Cult Review
Senior Film Conservator

Is this worth watching today? Only if you have five minutes to spare and a deep love for dusty, scratchy pieces of film history. Animation buffs will dig it, but anyone expecting actual logic or Disney-level charm will probably hate it and turn it off in thirty seconds. 🦜
So, this is Paco Perico en Premier. It’s widely considered one of the very first animations to ever come out of Mexico, made by a guy named Alfonso Vergara Andrade.
The plot is... well, it is barely a plot. A little bird named Paco Perico walks into a saloon, and then some weirdly aggressive guy starts trying to torture him.
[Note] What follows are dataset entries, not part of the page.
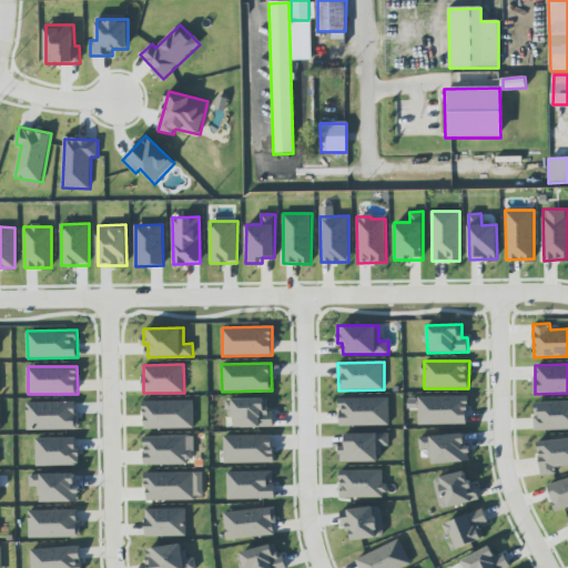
[(418,425),(468,424),(468,396),(418,396),(418,425)]
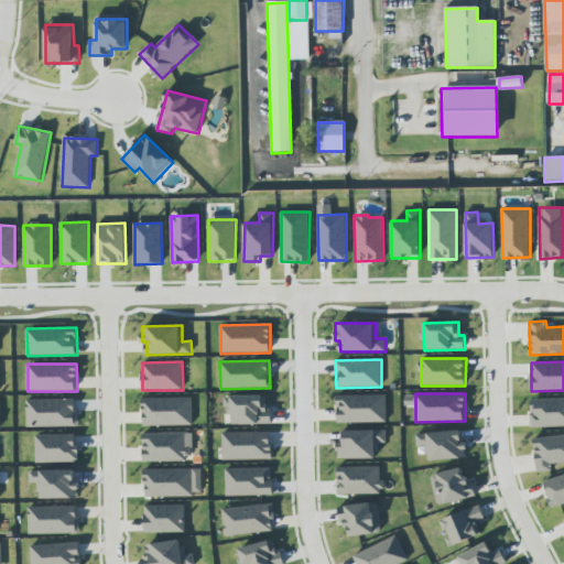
[(387,394),(336,396),(337,423),(387,422),(387,394)]
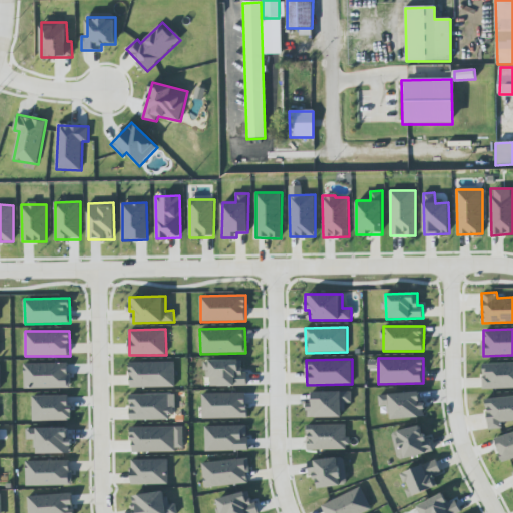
[(207,386),(244,386),(243,360),(206,362),(207,386)]
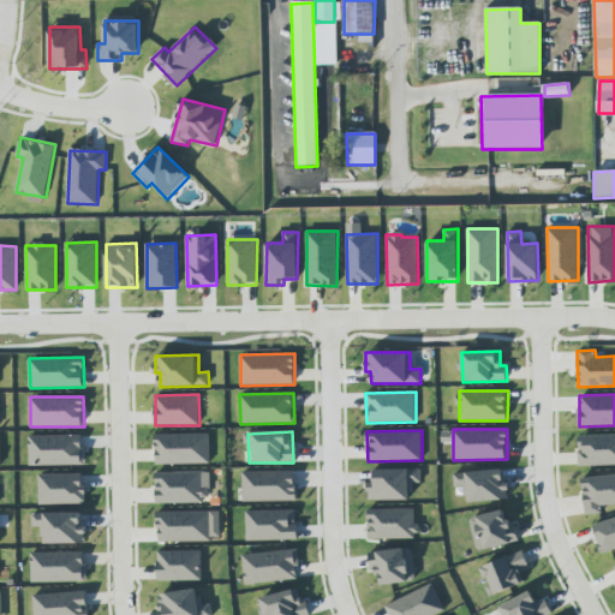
[(210,434),(155,435),(156,465),(210,464),(210,434)]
That is literally the whole movie. It just starts and then it ends.
The bird itself looks incredibly strange. He walks with this jerky, awkward bounce that makes him look less like a parrot and more like a broken wind-up toy.
And the bad guy? He has this giant mustache that seems to have a life of its own.
At one point, he grabs Paco, and the animation gets so chaotic you can't really tell who is hitting who. It has that same frantic, slightly exhausting energy you find in other early cartoon oddities, like The Chicken Parade, where things just happen without any real setup.
Honestly, the physical comedy is so rough it reminds me of Accidental Accidents. It’s just pure, unfiltered slapstick from an era where people were still figuring out how to make drawings move on a screen.
The background is super simple, almost like it was drawn on a napkin right before they started shooting. You can actually see the pencil lines trembling in the corner of the frame.
I kind of love that raw, imperfect feel. It makes you realize how hard it was to make anything move back then, even a bad guy shaking a cartoon bird. 😅
There is this one shot where the bad guy looks directly at the camera with this manic grin. It goes on for about three seconds too long and it is honestly a little creepy.
Why is he so mad at the bird anyway? The movie never tells us.
He just really, really hates this bird.
Don't expect a masterpiece here. It's a rough, scratchy little relic from 1935.
But if you want to see where Mexican animation took its very first baby steps, it is absolutely worth a quick look.